Assignment

Introduction

This project involves exploring the U.S. National Oceanic and Atmospheric Administration’s (NOAA) storm database. This database tracks characteristics of major storms and weather events in the United States, including when and where they occur, as well as estimates of any fatalities, injuries, and property damage. The analysis below will analyze the major storm events causing injuries and fatalities. Similarly, we will also examine the major Storm Event causing highest property damage.

Synopsis

The analysis on the storm event database revealed that tornadoes are the most dangerous weather event to the populations health. The second most dangerous event type is excessive heat. The economic impact of weather events was also analyzed. Flash floods and thunderstorm winds caused billions of dollars in property damages between 1950 and 2011. The largest damage to crops were caused by droughts, followed by floods and hailing.

The basic goal of this assignment is to explore the NOAA Storm Database and answer some basic questions about severe weather events. You must use the database to answer the questions below and show the code for your entire analysis. Your analysis can consist of tables, figures, or other summaries. You may use any R package you want to support your analysis.
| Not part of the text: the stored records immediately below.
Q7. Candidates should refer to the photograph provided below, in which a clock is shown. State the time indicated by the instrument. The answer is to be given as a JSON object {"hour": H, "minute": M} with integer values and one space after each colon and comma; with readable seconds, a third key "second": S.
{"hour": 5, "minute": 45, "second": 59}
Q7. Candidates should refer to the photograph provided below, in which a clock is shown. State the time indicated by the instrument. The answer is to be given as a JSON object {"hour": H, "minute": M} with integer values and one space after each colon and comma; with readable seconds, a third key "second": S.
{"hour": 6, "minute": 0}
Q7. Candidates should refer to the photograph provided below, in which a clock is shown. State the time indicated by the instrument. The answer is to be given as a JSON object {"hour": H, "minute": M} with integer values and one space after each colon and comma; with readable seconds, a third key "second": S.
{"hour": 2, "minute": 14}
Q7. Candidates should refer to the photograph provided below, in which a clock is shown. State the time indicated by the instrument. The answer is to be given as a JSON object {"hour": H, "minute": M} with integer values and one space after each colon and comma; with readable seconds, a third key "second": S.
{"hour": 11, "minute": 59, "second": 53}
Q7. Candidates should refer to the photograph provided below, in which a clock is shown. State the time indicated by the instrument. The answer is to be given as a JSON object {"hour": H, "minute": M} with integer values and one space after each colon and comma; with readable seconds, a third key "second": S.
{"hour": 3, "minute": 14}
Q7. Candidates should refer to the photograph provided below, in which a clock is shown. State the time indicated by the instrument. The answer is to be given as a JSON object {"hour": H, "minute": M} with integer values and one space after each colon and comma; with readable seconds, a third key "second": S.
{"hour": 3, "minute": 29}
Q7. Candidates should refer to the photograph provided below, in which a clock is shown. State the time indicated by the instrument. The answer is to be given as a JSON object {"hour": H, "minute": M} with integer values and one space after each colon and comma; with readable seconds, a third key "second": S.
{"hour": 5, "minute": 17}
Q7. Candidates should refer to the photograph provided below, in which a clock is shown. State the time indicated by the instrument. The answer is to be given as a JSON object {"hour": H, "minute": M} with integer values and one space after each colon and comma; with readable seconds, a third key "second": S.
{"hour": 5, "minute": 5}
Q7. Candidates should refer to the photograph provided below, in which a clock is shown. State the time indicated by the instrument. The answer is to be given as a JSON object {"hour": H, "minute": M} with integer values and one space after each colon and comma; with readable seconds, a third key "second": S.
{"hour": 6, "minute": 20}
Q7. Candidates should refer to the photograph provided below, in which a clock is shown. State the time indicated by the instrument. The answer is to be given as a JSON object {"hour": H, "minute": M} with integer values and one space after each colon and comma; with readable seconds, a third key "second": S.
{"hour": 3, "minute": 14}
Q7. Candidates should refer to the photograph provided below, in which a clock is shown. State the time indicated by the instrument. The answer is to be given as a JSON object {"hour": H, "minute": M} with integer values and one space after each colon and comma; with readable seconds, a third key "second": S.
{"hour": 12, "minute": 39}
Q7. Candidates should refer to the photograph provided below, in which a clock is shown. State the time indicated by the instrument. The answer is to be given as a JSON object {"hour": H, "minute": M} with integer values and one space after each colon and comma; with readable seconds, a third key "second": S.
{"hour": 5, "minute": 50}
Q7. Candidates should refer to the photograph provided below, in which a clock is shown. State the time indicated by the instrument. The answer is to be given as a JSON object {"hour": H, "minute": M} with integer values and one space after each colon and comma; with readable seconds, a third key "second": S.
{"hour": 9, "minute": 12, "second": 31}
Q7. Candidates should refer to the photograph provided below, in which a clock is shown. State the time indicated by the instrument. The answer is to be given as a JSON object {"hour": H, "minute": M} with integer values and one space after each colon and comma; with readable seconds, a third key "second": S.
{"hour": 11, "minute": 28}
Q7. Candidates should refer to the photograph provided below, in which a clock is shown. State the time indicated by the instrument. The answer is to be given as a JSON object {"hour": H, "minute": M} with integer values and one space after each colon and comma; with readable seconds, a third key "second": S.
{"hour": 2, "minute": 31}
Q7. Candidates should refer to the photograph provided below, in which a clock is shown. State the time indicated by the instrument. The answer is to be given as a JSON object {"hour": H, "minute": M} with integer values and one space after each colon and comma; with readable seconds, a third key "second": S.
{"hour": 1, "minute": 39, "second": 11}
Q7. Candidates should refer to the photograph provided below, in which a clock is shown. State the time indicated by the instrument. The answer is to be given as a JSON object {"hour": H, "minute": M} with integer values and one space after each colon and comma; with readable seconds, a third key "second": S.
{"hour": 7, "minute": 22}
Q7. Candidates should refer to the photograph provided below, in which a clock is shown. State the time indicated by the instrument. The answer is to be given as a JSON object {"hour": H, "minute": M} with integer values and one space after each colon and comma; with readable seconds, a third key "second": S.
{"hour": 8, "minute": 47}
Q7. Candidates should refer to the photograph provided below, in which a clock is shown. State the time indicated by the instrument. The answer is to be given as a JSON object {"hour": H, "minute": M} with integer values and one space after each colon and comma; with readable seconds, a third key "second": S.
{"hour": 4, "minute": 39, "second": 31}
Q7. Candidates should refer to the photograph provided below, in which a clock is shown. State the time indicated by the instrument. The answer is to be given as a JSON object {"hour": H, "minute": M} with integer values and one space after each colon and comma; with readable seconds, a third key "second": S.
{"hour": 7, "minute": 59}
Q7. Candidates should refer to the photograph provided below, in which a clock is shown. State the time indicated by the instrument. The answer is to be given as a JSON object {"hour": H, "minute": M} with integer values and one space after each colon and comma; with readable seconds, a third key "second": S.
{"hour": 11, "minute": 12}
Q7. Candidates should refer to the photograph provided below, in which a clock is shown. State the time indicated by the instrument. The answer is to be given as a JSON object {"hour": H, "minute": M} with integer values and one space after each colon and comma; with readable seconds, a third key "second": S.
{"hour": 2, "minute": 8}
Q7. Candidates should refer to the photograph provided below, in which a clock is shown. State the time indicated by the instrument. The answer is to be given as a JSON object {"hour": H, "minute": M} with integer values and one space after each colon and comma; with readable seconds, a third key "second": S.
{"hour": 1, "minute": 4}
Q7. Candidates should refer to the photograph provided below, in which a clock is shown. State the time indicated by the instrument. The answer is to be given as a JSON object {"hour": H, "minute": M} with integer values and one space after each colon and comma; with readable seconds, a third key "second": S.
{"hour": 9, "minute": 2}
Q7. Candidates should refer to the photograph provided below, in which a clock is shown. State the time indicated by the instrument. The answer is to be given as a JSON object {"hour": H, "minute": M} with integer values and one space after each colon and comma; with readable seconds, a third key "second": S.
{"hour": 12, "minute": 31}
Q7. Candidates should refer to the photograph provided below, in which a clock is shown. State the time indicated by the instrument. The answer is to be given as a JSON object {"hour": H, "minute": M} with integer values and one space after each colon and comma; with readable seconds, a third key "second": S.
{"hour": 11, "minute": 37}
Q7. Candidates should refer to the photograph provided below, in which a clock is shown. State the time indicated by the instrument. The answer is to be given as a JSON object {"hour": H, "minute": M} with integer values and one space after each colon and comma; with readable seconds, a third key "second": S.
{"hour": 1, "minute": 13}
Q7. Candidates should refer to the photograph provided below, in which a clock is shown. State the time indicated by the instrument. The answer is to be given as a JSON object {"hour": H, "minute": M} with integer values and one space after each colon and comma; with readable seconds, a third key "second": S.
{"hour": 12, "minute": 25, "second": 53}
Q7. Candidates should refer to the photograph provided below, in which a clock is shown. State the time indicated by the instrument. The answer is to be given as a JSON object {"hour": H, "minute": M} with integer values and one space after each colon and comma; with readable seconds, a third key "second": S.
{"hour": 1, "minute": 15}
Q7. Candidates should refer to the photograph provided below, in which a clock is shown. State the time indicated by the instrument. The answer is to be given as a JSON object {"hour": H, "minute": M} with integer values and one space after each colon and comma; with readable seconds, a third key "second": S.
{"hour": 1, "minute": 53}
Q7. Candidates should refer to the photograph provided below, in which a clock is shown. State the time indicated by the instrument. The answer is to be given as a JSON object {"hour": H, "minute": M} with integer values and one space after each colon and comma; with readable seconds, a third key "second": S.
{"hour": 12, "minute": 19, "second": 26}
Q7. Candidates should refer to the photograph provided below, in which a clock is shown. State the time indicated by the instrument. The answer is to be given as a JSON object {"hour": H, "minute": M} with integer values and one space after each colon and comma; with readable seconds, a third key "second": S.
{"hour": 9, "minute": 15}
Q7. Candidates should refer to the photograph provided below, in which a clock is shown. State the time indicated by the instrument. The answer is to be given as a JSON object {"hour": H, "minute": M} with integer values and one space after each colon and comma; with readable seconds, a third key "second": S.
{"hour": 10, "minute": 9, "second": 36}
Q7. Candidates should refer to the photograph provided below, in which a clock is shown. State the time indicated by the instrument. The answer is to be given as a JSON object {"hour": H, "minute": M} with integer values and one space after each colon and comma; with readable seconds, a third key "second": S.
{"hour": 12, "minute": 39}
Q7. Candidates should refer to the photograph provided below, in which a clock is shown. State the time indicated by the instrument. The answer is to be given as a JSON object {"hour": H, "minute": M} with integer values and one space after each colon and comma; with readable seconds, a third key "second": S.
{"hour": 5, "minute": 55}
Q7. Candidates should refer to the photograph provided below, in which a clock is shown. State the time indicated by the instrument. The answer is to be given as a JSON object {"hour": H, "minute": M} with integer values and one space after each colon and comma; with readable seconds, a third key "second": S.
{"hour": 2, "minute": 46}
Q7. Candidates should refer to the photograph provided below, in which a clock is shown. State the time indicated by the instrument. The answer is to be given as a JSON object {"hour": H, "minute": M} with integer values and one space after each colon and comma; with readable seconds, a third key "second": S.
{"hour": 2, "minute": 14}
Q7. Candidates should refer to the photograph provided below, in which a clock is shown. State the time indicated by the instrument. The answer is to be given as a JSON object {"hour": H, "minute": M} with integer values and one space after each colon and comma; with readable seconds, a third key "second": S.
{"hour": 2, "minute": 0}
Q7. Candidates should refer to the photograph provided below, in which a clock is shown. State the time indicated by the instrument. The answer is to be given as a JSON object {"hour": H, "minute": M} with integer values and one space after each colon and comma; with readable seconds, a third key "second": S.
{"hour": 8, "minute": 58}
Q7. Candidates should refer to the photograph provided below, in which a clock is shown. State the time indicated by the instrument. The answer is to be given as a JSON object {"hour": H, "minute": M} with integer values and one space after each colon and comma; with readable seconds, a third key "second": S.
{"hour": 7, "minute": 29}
Data Processing LOADING and READING data

#required libraries
library("ggplot2")
library("gridExtra")
library("R.utils")

#download from url and bunzip
fileurl<-"https://d396qusza40orc.cloudfront.net/repdata%2Fdata%2FNOAA_storm_data.csv.bz2"
filepath <- file.path(getwd(), "repdata_Fdata_FNOAA_storm_data.csv.bz2")
download.file(fileurl,filepath)
#unzip and read 
bunzip2("repdata_Fdata_FNOAA_storm_data.csv.bz2", overwrite = F)
NOAA_storm_data <- read.csv("repdata_Fdata_FNOAA_storm_data.csv", sep = ",")

# other files
fileurl<-"https://d396qusza40orc.cloudfront.net/repdata%2Fpeer2_doc%2Fpd01016005curr.pdf"
filepath <- file.path(getwd(), "repdata_Fpeer2_doc_Fpd01016005curr.pdf")
download.file(fileurl,filepath)

fileurl<-"https://d396qusza40orc.cloudfront.net/repdata%2Fpeer2_doc%2FNCDC%20Storm%20Events-FAQ%20Page.pdf"
filepath <- file.path(getwd(), "repdata_Fpeer2_doc_FNCDC_0Storm_Events-FAQ_Page.pdf")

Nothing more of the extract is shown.